Now, we have these three means of attempting to persuade people/industry to behave themselves so that their right to earn a buck (if they have the gumption to earn a buck) does not extend to the point of doing direct harm to others.
I’d favor the criminal law, except that it uses prison too often as a consequence. The list of acts that prison is required as a consequence is damn short in my view. With my legal education in mind, it’s also damn hard to write a constitutional criminal statute that can provide redress. Plus, an individual can’t control the criminal process like he can the civil remedy court process. It’s a whole lot easier to prove a tort of superbugs in the hens than it is to write a criminal statute criminalizing superbugs in the chickens. That’s why I vote for the idea that our main source of reactive remedies should be the court system when someone violates us.
I’m totally against the “proactive” illusion of a beauracrat shuffling forms concerning issues that everyone already knows: If you harm someone purposefully (criminal law) you are going to be punished. If you harm someone purposefully or negligently you are going to be punished.

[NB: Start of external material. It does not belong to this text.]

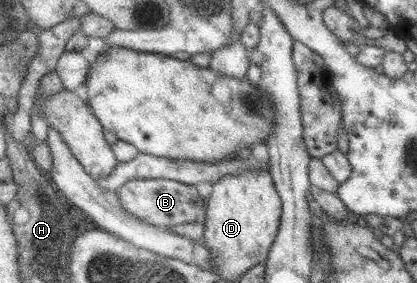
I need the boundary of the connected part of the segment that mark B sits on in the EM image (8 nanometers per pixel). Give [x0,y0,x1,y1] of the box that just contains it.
[119,179,207,229]

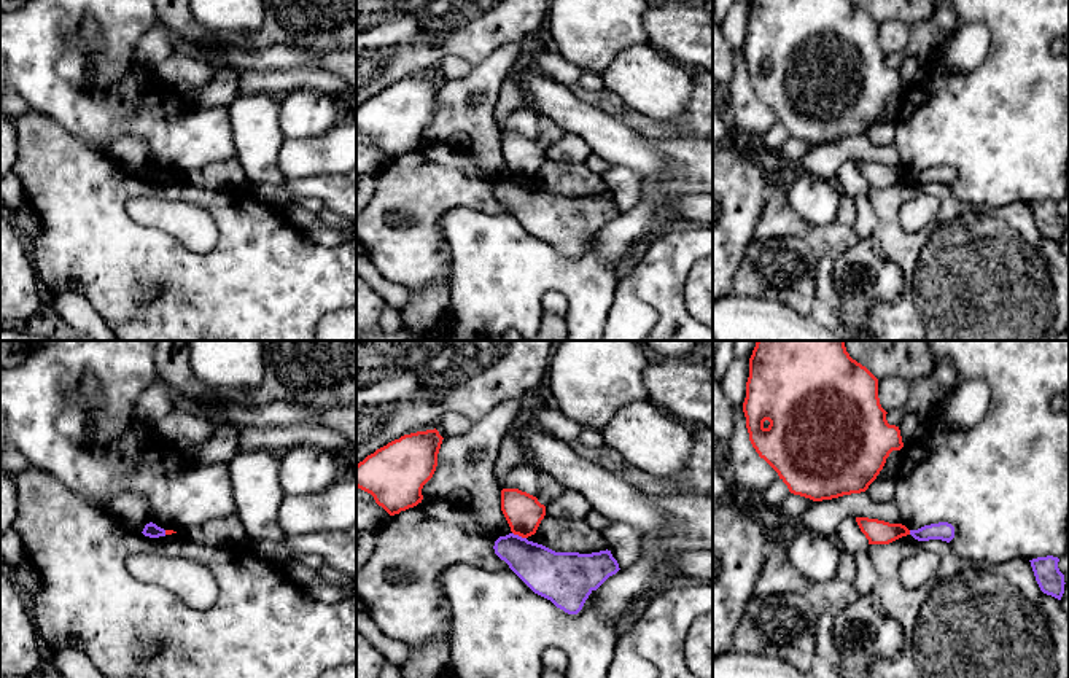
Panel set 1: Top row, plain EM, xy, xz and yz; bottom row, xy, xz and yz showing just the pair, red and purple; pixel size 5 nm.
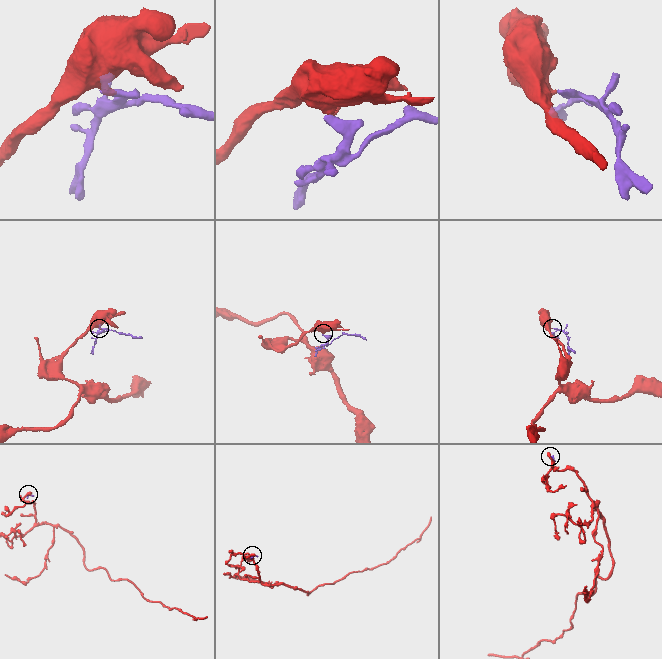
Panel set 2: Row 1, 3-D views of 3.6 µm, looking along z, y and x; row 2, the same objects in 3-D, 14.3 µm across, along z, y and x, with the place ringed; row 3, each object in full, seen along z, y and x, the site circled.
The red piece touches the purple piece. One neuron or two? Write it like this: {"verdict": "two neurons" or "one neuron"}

Regulation also says if you do (or don’t) do a thing you will be punished; it is just as reactive in nature as civil or criminal remedies. But regulation makes people who never came close to doing/not doing a thing subject to forms and entanglements (driving their costs up) to provide some worthless bum a job telling people to do/not do things that they should already know not to do or that they should do.
I think it’s been well shown that our current regulatory system has produced every bit of the superbugs that we can reasonably expect could exist, because the problem is the same under any scheme: Antibiotics are over-prescribed (supposedly medical licensing will stop this) and people do not tend to finish their antibiotic courses (no reasonable regulation is suggested to solve this problem, civil, beauracratic, or criminal) as well as the problem over agricultural abuses of antibiotics.
Under any of the three schemes, regulation is regulation and it is always reactionary in nature. Why regulate by having paper shufflers tell people who do not raise chickens they can’t medicate their chickens and require a form be filled out? If reaction is all that is possible, let reaction rule; and let only those aggreived shuffle their papers around. I for one am sick of the waste in the paper-shuffling scheme.
Regulation is regulation, whether beauracratic, civil, or criminal. It is all a proposition of punishment for violating an edict. I favor abandoning the faulty concept of proactivity and using a system designed so that only those harmed can exact consequences against only those who did the harm.
As an aside, I have to say as a Libertarian, I have never heard this libertarian=anarchy concept that I keep seeing posted here.
Libertarianism (as a political movement in the U.S.) features two key features: The non-initiation of force to solve social or political problems, and personal responsibility.
These debates seem to recognize neither.